1: A skeleton for the REINFORCEAgent is given. Implement the compute_loss and compute_score functions. 

In [0]:
class REINFORCEAgent(object):
    """Agent trained using REINFORCE"""

    def __init__(self, action_space, model, optimizer=Adam()):

        self.action_space = action_space

        self.model = model

        self.optimizer = optimizer
        self.optimizer.setup(self.model)

        # monitor score and reward
        self.rewards = []
        self.scores = []


    def act(self, observation, reward, done):

        # linear outputs reflecting the log action probabilities and the value
        policy = self.model(Variable(np.atleast_2d(np.asarray(observation, 'float32'))))

        # generate action according to policy
        p = F.softmax(policy).data

        # normalize p in case tiny floating precision problems occur
        row_sums = p.sum(axis=1)
        p /= row_sums[:, np.newaxis]

        action = np.asarray([np.random.choice(p.shape[1], None, True, p[0])])

        return action, policy


    def compute_loss(self):
        """
        Return loss for this episode based on computed scores and accumulated rewards
        """
    
        return Variable(np.array([0]))

    def compute_score(self, action, policy):
        """
        Computes score

        Args:
            action (int):
            policy:

        Returns:
            score
        """

        pass

Now we run the REINFORCE agent on the CartPole environment. Note that we update the agent after each episode for simplicity.

In [15]:
env = gym.make(env_id)
env.seed(0)

network = MLP(n_output=env.action_space.n, n_hidden=3)
agent = REINFORCEAgent(env.action_space, network, optimizer=Adam())

episode_count = 1000
done = False
reward = 0
    
R = np.zeros(episode_count)
for i in tqdm.trange(episode_count):

    ob = env.reset()

    loss = 0
    while True:

        action, policy = agent.act(ob, reward, done)

        ob, reward, done, _ = env.step(action[0])

        # get reward associated with taking the previous action in the previous state
        agent.rewards.append(reward)
        R[i] += reward

        # recompute score function: grad_theta log pi_theta (s_t, a_t) * v_t
        agent.scores.append(agent.compute_score(action, policy))

        # we learn at the end of each episode
        if done:
            
            loss += agent.compute_loss()
            
            agent.model.cleargrads()
            loss.backward()
            loss.unchain_backward()
            agent.optimizer.update()

            break

  result = entry_point.load(False)
  1%|          | 7/1000 [00:00<00:14, 67.69it/s]

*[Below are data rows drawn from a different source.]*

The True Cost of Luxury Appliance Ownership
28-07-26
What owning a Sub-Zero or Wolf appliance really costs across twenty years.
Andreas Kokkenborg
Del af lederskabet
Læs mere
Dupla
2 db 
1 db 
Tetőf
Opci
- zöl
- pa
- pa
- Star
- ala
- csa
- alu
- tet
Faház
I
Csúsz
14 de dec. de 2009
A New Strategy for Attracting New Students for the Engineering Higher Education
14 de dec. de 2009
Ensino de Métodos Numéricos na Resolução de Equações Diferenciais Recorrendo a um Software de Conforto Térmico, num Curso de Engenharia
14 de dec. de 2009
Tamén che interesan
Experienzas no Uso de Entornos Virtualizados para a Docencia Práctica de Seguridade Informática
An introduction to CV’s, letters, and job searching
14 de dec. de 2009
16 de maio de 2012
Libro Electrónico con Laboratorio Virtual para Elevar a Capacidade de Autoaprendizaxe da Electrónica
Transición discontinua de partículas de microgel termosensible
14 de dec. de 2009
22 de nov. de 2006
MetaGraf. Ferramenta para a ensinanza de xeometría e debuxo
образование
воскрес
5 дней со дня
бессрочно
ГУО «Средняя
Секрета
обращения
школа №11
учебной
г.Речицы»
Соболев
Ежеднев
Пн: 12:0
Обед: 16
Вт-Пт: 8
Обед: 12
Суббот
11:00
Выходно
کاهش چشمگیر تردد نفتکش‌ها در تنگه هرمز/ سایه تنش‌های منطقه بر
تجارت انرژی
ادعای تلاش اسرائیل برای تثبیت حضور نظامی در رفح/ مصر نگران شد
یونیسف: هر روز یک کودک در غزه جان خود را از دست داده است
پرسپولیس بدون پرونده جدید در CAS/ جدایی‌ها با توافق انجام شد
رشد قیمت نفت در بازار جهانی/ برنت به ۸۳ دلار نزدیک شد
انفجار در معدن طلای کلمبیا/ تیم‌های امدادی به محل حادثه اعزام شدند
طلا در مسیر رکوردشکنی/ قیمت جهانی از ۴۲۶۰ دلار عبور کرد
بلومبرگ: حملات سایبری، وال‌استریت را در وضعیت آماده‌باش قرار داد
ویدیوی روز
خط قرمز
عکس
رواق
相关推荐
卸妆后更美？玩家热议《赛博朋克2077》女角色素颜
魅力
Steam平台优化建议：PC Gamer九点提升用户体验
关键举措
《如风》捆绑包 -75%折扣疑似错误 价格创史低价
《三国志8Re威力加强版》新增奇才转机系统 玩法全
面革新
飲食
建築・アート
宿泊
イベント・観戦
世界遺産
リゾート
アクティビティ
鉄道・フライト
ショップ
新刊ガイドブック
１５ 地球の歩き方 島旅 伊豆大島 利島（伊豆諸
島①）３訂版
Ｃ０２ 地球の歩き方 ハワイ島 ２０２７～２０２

INFO: Making new env: CartPole-v0


100%|██████████| 1000/1000 [00:12<00:00, 81.36it/s]


In [0]:
# You may want to run a video of the trained agent performing in the environment using the env.render() function.
#
# for i in range(3):
#
#     ob = env.reset()
#
#     while True:
#
#         action, policy = agent.act(ob, reward, done)
#
#         ob, reward, done, _ = env.step(action[0])
#
#         if done:
#             break
#       
#         env.render()

2: Plot the cumulative reward for both RandomAgent and REINFORCEAgent.